DIRECTIONS: Set out every line of the records below as a single numbered list, leaving out blank lines and omitting the pictures.

EXERCISE DATA:
# # #
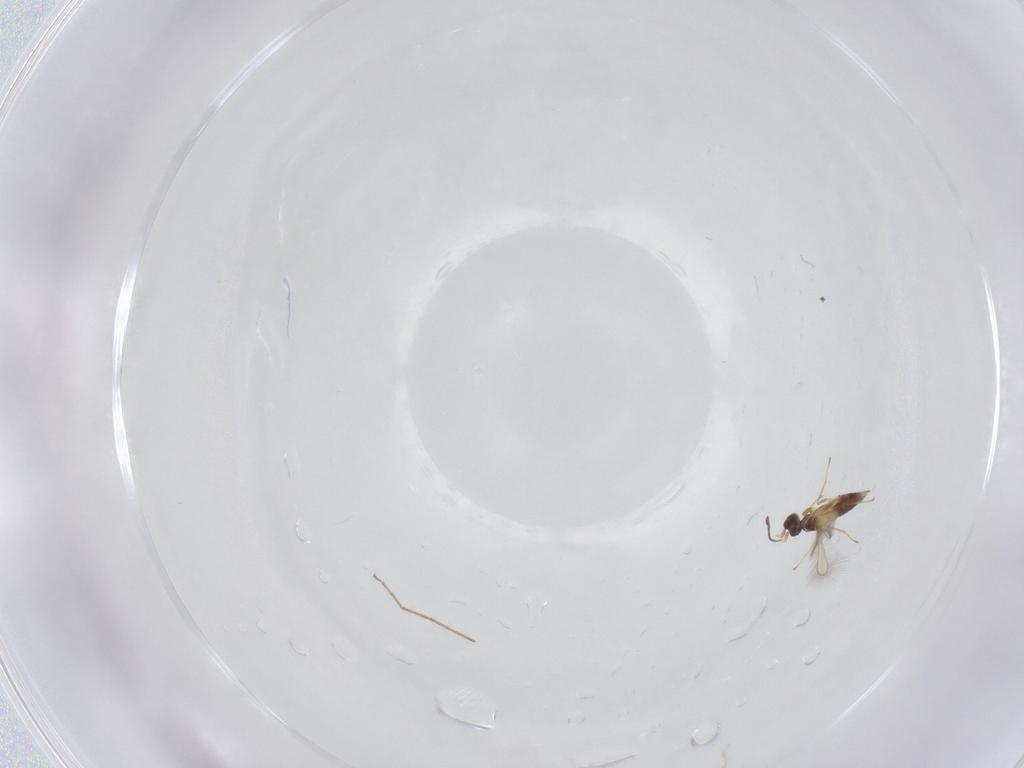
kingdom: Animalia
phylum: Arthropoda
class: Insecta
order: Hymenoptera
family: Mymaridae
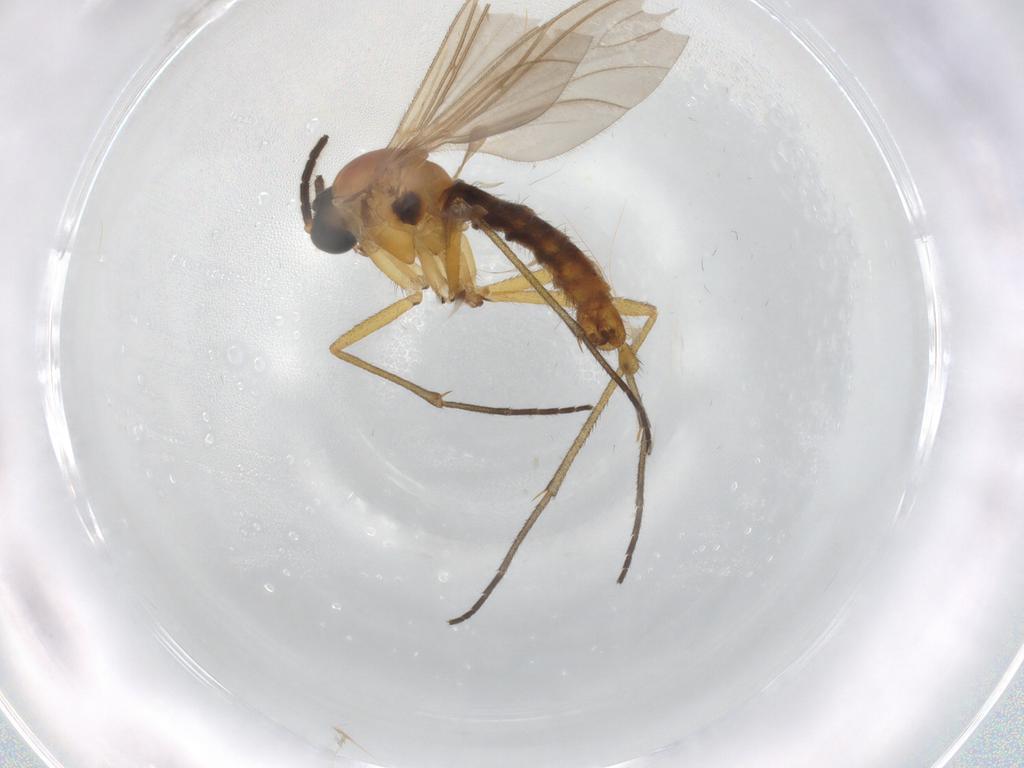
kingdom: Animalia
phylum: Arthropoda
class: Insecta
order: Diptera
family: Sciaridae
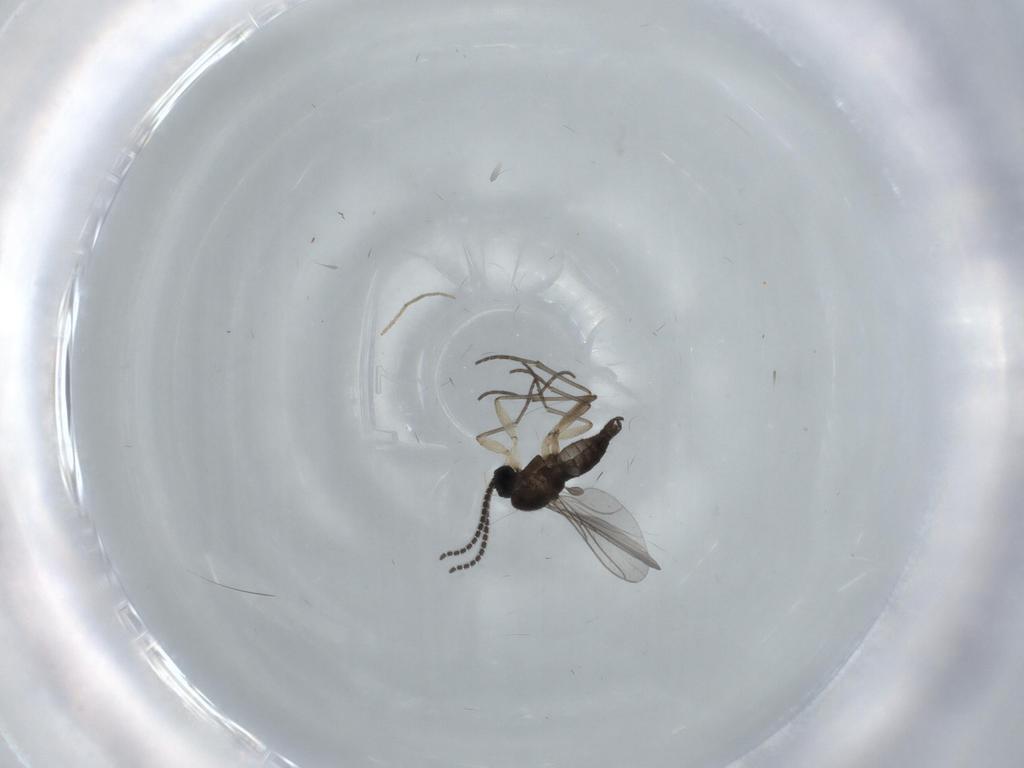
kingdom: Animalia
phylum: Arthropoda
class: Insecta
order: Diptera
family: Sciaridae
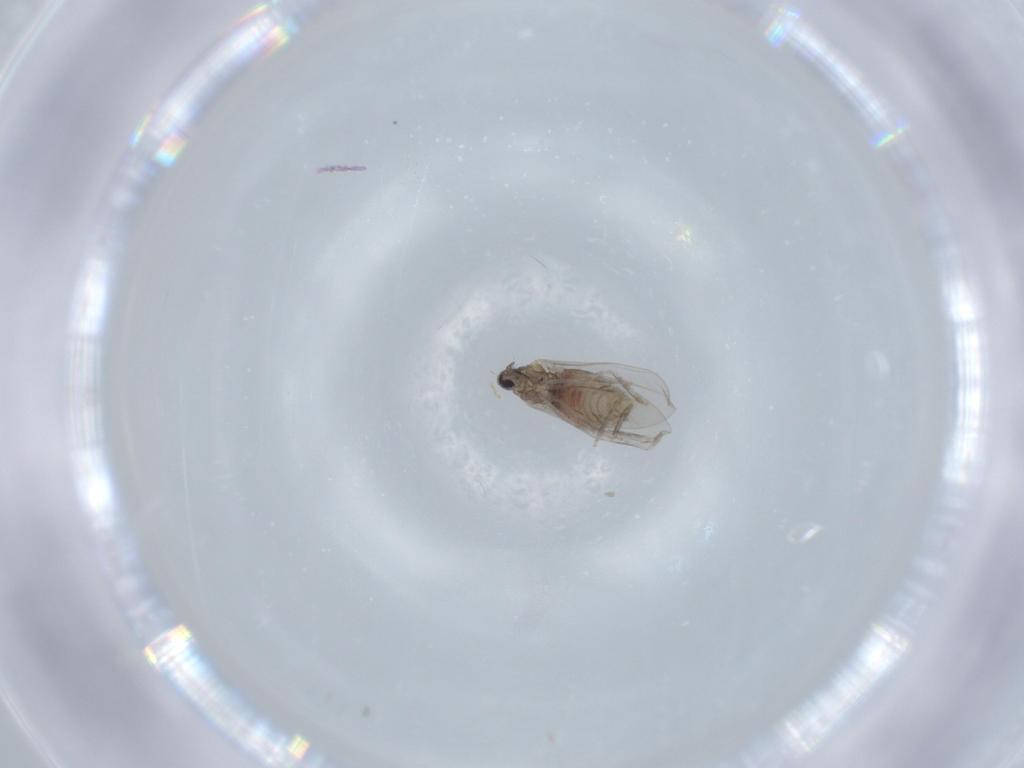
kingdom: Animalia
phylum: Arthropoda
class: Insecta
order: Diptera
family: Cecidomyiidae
# # #
RESULT FOR THIS EXERCISE:
1. kingdom: Animalia
2. phylum: Arthropoda
3. class: Insecta
4. order: Hymenoptera
5. family: Mymaridae
6. kingdom: Animalia
7. phylum: Arthropoda
8. class: Insecta
9. order: Diptera
10. family: Sciaridae
11. kingdom: Animalia
12. phylum: Arthropoda
13. class: Insecta
14. order: Diptera
15. family: Sciaridae
16. kingdom: Animalia
17. phylum: Arthropoda
18. class: Insecta
19. order: Diptera
20. family: Cecidomyiidae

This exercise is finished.